A number of points need to be made about this. Firstly, the underlying plot is actually a reversion to a standard nineteenth-century one in which humans are essentially special, and in which the rise to the present is via a fixed series of cultural stages. The soul is replaced by a linguistic controller; savagery, barbarism and civilization by mimetic, oral-mythic and ESS ‘theoretic’ cultures. It is also, somewhat Eurocentric, particularly in its failure to mention Indian culture. Thus Donald glowingly presents Greek culture as the key turning point from oral-mythic to theoretic culture and ‘metalinguistic’ awareness, although analyses of grammar and phonetics were already part of Vedic culture by the time of Plato and such universities as Benares, dating back to perhaps 1000 BC, taught curricula not very different from the medieval Trivium and Quadrivium. This exemplifies the very impressionistic character of Donald’s lightning tour of the rise of civilization-‘if this is Rhetoric it must be Athens’.

More positively, however, by placing the concept of the ESS firmly on the map, Donald does cognitive psychology an important service.
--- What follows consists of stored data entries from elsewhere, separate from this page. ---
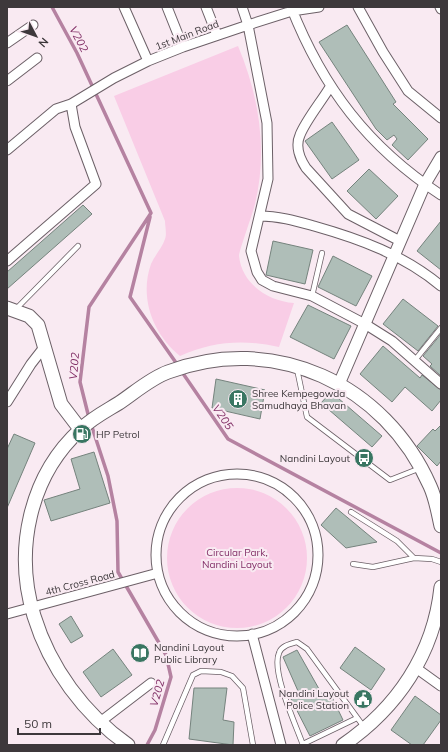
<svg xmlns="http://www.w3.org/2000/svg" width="448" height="752" font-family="Mulish,sans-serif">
<rect width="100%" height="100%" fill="#f9eaf2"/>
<path fill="#f9cde6" d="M238,46C259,96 268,150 255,204C253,213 239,251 239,256C242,284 268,301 294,303L279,347C244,339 213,341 180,356C153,334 139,298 151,264C155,255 162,248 165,239C167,234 165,226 165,221L114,96Z
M167 558a70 70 0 1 1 140 0a70 70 0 1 1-140 0Z"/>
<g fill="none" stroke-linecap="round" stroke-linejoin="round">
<path stroke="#b582a1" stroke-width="3.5" d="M52,7L77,53L151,213L89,307L80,382L89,418
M150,217L130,297L179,367
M182,372L228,439L441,553
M91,424L108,476L117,521L118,572L166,655L171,677L155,730L147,745"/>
</g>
<path fill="#afbeb8" stroke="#75837d" d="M347,25L396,102L393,104L428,139L408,160L392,145L397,139L394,135L387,140L376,129L319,42Z
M332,122L359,160L332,179L305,141Z
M369,169L398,196L376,219L347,191Z
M83,205L92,214L7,289V272Z
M441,221V270L417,251Z
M273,241L313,250L305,284L266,275Z
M333,256L372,276L356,306L318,287Z
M403,299L438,326L418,351L383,324Z
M308,305L351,326L334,359L290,337Z
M441,334V376L430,366L432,364L423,356Z
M383,346L420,378L422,375L441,390V400L432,411L405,387L392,402L360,374Z
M216,379L265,390L260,419L212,408Z
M331,392L382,436L372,447L321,403Z
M441,425V461L437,466L417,446L433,429L435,431Z
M14,434L35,443L7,508V449Z
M94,452L110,503L51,521L44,500L80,489L71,459Z
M336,508L377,542L346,548L321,525Z
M71,616L83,636L71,643L59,624Z
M355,647L385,669L371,690L340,668Z
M113,649L132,675L101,697L83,672Z
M297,650L323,696L330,693L343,720L310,736L289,695L298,691L283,657Z
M194,688H227L223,720L234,722L233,745L189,739Z
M415,696L441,715V720L423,745H412L391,730Z"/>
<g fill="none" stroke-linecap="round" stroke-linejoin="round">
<defs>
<path id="service" d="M312,296L322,253
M15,310L78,246
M415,360L441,328
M297,369L307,417L390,480L418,469
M351,512L397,541L414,558
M353,564L373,567L414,558L432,559L441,562
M303,744L357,718
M163,745L193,675L201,671L221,672L232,676L243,688L253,745
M303,745C296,725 271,672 279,653C281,646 290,644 297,642L307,649L364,727"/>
<path id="minor" d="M124,7L148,61
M167,7L183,47
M206,7L217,35
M242,7L248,25L267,123L268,179L251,251L257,272L262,280L273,286L312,296L365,324L392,341L441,384
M291,7C323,88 368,147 441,195
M358,7L383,52L408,91L441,118
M440,7L441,9
M7,43L33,25
M7,81L37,58
M330,87C321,102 306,120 300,135C295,146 300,159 306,168L348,214L400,241
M7,150L56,109L71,104L114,78L148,61L183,47L248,25L292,11L319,7
M260,216C279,216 296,221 314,226C360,239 404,255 441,286
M7,261L96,184L75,127L71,104
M7,402L31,364L45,346
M156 555a81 81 0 1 1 162 0a81 81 0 1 1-162 0Z
M7,614L158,573
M252,634L281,745
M416,668L441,686
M100,722L151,683"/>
<path id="tertiary" d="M339,384L425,184L441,157"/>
<path id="secondary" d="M7,308L29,316L38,325L61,404L80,429
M128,745C84,714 50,668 34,616C14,551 29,476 81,429C92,418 106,411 119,403C134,393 151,378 168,372C274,332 385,384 430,486C436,499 438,513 441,526
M343,745C397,708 434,654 441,587"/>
</defs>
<use href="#service" stroke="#6c6067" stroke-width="6"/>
<use href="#minor" stroke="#6c6067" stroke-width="11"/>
<use href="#tertiary" stroke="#6c6067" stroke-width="13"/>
<use href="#secondary" stroke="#6c6067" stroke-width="15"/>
<use href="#service" stroke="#fff" stroke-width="4.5"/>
<use href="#minor" stroke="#fff" stroke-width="9"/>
<use href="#tertiary" stroke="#fff" stroke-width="11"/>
<use href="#secondary" stroke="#fff" stroke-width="13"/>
</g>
<defs>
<symbol id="building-disc" viewBox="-11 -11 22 22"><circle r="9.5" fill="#397662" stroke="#f9eaf2"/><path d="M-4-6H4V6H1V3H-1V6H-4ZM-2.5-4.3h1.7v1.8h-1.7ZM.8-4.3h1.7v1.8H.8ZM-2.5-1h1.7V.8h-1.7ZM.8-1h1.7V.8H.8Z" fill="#fff"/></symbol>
<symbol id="fuel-disc" viewBox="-11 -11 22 22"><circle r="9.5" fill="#397662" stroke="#f9eaf2"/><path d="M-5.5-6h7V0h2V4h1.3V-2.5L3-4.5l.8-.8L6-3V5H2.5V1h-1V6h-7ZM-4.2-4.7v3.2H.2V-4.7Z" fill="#fff"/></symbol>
<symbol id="bus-disc" viewBox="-11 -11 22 22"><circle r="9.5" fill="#397662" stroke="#f9eaf2"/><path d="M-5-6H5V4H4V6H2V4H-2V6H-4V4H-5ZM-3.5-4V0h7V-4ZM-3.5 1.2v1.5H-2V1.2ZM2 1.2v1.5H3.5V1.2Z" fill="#fff"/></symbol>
<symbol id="library-disc" viewBox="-11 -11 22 22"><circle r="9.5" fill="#397662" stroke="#f9eaf2"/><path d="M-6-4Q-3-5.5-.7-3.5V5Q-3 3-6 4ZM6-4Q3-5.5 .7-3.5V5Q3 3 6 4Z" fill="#fff"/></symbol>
<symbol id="civic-disc" viewBox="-11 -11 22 22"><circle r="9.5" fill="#397662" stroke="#f9eaf2"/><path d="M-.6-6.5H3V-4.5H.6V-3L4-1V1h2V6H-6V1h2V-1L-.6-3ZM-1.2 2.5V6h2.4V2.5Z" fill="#fff"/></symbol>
</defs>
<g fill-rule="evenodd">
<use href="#building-disc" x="227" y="388" width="22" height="22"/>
<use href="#fuel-disc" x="71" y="423" width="22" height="22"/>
<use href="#bus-disc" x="353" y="447" width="22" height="22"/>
<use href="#library-disc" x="129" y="642" width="22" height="22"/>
<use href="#civic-disc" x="352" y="688" width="22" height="22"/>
</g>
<g text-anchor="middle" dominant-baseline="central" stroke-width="4" stroke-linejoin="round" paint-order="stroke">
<g font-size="10" fill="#3d383b" stroke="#f9eaf2">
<text transform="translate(187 35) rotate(-21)">1st Main Road</text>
<text transform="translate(80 583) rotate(-15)">4th Cross Road</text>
</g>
<g font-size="10" fill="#3d383b" stroke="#f9eaf2" text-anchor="start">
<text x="252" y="393">Shree Kempegowda<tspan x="252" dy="12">Samudhaya Bhavan</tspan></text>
<text x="96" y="434">HP Petrol</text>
<text x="350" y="458" text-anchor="end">Nandini Layout</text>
<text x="154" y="647">Nandini Layout<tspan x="154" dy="12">Public Library</tspan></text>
<text x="349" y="693" text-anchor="end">Nandini Layout<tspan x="349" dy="12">Police Station</tspan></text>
</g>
<g font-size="10" fill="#833068" stroke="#f9eaf2">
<text x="237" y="552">Circular Park,<tspan x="237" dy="12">Nandini Layout</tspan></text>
</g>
<g font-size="11" font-style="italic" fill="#823067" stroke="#f9eaf2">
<text transform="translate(79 39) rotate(62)">V202</text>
<text transform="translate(74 366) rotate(-85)">V202</text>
<text transform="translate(223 417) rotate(55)">V205</text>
<text transform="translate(157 693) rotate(-74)">V202</text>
</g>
</g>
<rect width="448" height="752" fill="none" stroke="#3d383b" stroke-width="16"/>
<g transform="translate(36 36) rotate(131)" stroke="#f9eaf2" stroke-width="3" paint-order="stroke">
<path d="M0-3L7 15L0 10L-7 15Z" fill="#3d383b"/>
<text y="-6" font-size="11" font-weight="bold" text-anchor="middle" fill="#3d383b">N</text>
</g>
<path d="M18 728v6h82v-6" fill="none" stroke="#3d383b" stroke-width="2"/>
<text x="24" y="728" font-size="12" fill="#3d383b" stroke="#f9eaf2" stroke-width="3" paint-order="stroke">50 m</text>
</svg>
Experimental research on memory has too long suffered in plausibility not simply by being ‘ecologically invalid’ but also by focusing exclusively on the individual as its locus. It is widely forgotten that Bartlett’s classic monograph was subtitled ‘A study in experimental and social psychology’, while writers such as Halbwachs, and more recently Romanyshyn, have stressed both the cultural dimensions of memory and the role of external phenomena in its maintenance (not to mention the current social construc- tionist approaches represented in e.g. Middleton and Edward’s Collective remembering, or the lessons of Yates’s The art ofrnemory). At the very least a reappraisal of the nature of memory research is in order. It is also now clearer than ever that psychology in general, and cognitive psychology in particular, need to take account of an evolutionary perspective if they are to provide a comprehensive account of the human psyche. If, as an evolution story, Donald’s plot remains in some respects simplistic, the theoretical benefit of attempting to embed neuropsychology, models of cognitive architecture, and memory functioning within an evolutionary framework is enormous. It forces a number of fundamental questions into the open and compels anyone engaging in it to encompass a far wider range of variables than is usually demanded in the laboratory; the ecological validity of psychological theories has to include the ecology of the Ice Age as well as the campus.

Donald’s book is ultimately a programmatic one, a basis on which to build. Inevitably his levels of expertise vary somewhat between topics. He is much better on modern memory research than on theories of Upper Palaeolithic art, for instance. He has understandable difficulty, too, in finding exactly the right level at which to pitch the argument, sometimes expatiating a little too long-windedly in an introductory fashion (e.g. regarding varieties of language deficit and effects of brain damage), at others rising to a technical specialist level. His model of brain functioning is particularly worth close peer-evaluation, and his strictures on the neglect of the possibility of individual differences in brain functioning are also important. But finally 1 am wondering what his next move will be. He leaves us hovering between the siren song of Churchlandish neuroscientific scientism and the covertly social constructionist implications of the ESS model itself, and I am not at all sure he has spotted this. Final verdict-an important, perhaps essential book, though not quite so radical and evolutionary as the dust-jacket eulogies suggest.